А вот – взгляните-ка – мой давно потерянный старый дневник. Я с воодушевлением погрузился в него, надеясь вспомнить хотя бы себя – желторотого самоуверенного юнца, но быстро разочаровался. Всё тут было скучное и неинтересное, да еще и нацарапано будто курица лапой. Это было что-то типа набросков, которые я наивно полагал использовать в гипотетических будущих книгах. В беспокойные времена моего первого сожительства с Элей я еще не умел писать – даже надписи на поздравительных открытках выходили у меня натужно-убогими, но я уже мучительно хотел прославиться и в мечтах видел себя знаменитым писателем или, страшно подумать, поэтом. Поэтому я записывал любую белиберду, казавшуюся мне тогда ужасно оригинальной, в надежде, что когда-нибудь из этой белиберды вырастет хотя бы один паршивый рассказ. Жаль, что вместо бесполезных заметок я не давал себе труда вести самый обычный дневник с хроникой событий – его сейчас я бы прочёл с гораздо большим удовольствием.
«…двигался осторожно, как кошка по мокрой траве», «любая неорганизованная очередь берется слева», «не Пушкин, а хуй старушкин (фолк.)», «амплификация лжи», «что-то навроде морской свинки, которая и не свинка, и не морская (цит.)» и тому подобный бред.

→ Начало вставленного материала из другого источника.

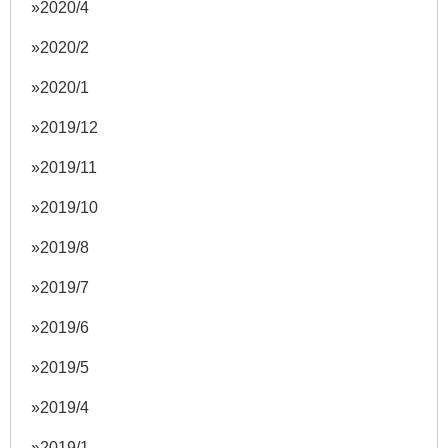
2020/4
2020/2
2020/1
2019/12
2019/11
2019/10
2019/8
2019/7
2019/6
2019/5
2019/4
2019/1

Перелистывая страницы с раздражающе вычурными, уже ничем не трогающими словами, я выронил на пол пожухлый листок. Что тут у нас… Разглядев, я улыбнулся. Это была медицинская справка – куцая, небрежная, из тех, что выдают на медицинской комиссии в военкомате. «Не годен» – красовался бледно-фиолетовый штамп заключения, а ниже можно было разобрать диагноз, нацарапанный треморным почерком: «конституциональная психопатия (прич. 7б)». Это было тогда, когда я второй раз вылетел из университета по редкостному раздолбайству. Шли девяностые, назревало то, что потом назовут второй чеченской войной, и мы все до дрожи боялись попасть под призыв. Моей бабушке, бывшему судмедэксперту, пришлось напрячь все свои связи и опустошить гробовую заначку, чтобы раздобыть эту справку – и в два раза больше сил ей потом пришлось потратить на то, чтобы эта бумажка не оставила следов в моем личном деле. Святой человек была бабушка – если бы она не подчистила концы, не видать мне ни прав, ни охотничьего билета, ни профессорской должности. А впрочем, горько подумал я, сейчас эта справка была бы к месту. Вот, оказывается, сколько всего я забыл, может быть, и вправду я…
Пугающую мысль прервал телефонный звонок. Я привычно вздрогнул – в последнее время мне настолько редко звонили с хорошими вестями, что я напрочь забыл про то, что в нашем мире есть и другие люди, кроме Нины, Аси, Эли… кого забыл?
Это был уже знакомый номер – городской, с незнакомым кодом. Мысленно застонав, я решился ответить.
– Максим Викторович? – пророкотала трубка. – Старший оперуполномоченный следственного отдела РОВД по Сельскому району майор Собакин. У меня к вам несколько вопросов.
– Слушаю, – устало сказал я.
– Автомобиль марки «Тойота» госномер четыре-шесть-восемь, 154-й регион вам принадлежит?
– Мне.
– Мы обнаружили вашу машину…
Он сделал паузу, ожидая моей реакции, но я не собирался подыгрывать ему – и тоже промолчал.
– Экий вы, – сдался он. – Ладно, докладываю без протокола. Позавчера, седьмого сентября, на территории бывшего сельского поселения Зупатые Узды, была найдена ваша машина с разрезанными шинами. Набрёл грибник – алкаш из местных. Попытался снять магнитолу, не сумел и позвонил в полицию. Надеется, кстати, на ваше вознаграждение за находочку… Прибыли ДПС-ники, обнаружили простреленный радиатор и вызвали уже нас. Ваша машина в угоне? – вдруг спросил он.
– Нет, – брякнул я, прежде чем сообразил, что попался на примитивную уловку.